# Where the best place to buy accessories?



## cojack (Aug 13, 2009)

:thinking:Looking for one of these! where is best place to buy accessoriers....do we have a sponsor that handles this? They are called Arctic cat touring windshield...and this is the specs.....
Convenient quick-release feature 
Durable, injection-molded HDPE 
Dust-management system 
2-piece windshield; windshield can be removed and dashboard can still be used 
Built-in beverage holder, flashlight holder with flashlight 
Dashboard includes: 
Dual mirrors 
Surface for mounting GPS or cell phone


----------



## Bootlegger (Dec 18, 2008)

not sure on that...


----------



## phreebsd (Dec 16, 2004)

AC stuff?
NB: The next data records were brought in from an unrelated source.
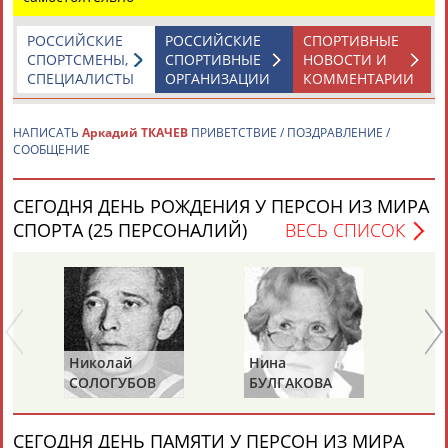
РОССИЙСКИЕ
РОССИЙСКИЕ
СПОРТИВНЫЕ
СПОРТСМЕНЫ,
СПОРТИВНЫЕ
НОВОСТИ И
СПЕЦИАЛИСТЫ
ОРГАНИЗАЦИИ
КОММЕНТАРИИ
НАПИСАТЬ
Аркадий ТКАЧЕВ
ПРИВЕТСТВИЕ / ПОЗДРАВЛЕНИЕ /
Каримжан
Аделя
Андрей
Герман
СООБЩЕНИЕ
АБДРАХМАНОВ
АБДРАХМАНОВА
АБДУВАЛИЕВ
АБДУЛАЕВ
СЕГОДНЯ ДЕНЬ РОЖДЕНИЯ У ПЕРСОН ИЗ МИРА
СПОРТА (25 ПЕРСОНАЛИЙ)
ВЕСЬ СПИСОК
Рамазан
Тагир
Камиль
Загалав
АБДУЛАЕВ
АБДУЛАЕВ
АБДУЛАЗИЗОВ
АБДУЛБЕКОВ
Николай
Нина
Ра
Камалудин
Абдула
Магомед
Назир
СОЛОГУБОВ
БУЛГАКОВА
ПР
АБДУЛДАУДОВ
АБДУЛЖАЛИЛОВ
АБДУЛКАГИРОВ
АБДУЛЛАЕВ
(С
СЕГОДНЯ ДЕНЬ ПАМЯТИ У ПЕРСОН ИЗ МИРА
MudTech Inc!


----------



## MTImodquad (Jan 2, 2009)

WE don't deal OEM parts but, a good place to deal with Country Cat. www.countrycat.net


----------



## cojack (Aug 13, 2009)

thanks


----------



## TC Powersports (Jan 22, 2010)

MTImodquad said:


> WE don't deal OEM parts but, a good place to deal with Country Cat. www.countrycat.net


What he said... ^^^


----------



## dsbray (Jan 7, 2010)

RV sports in thief river falls, mn will have it. google it i believe they have a web site or at least find a number to call.


----------



## lwheath (Mar 12, 2011)

Cojack if you still lookin for the windshield it can be found at Vip-Air located in canada i just got one and it is awesome http://atvwindshields.com/atv-produ...ele=338&nAnnee=2007&nCouleur=11&nProduit=1517


----------



## greenkitty7 (Jan 26, 2011)

Country Cat FTW. and you are pretty close to them too!


----------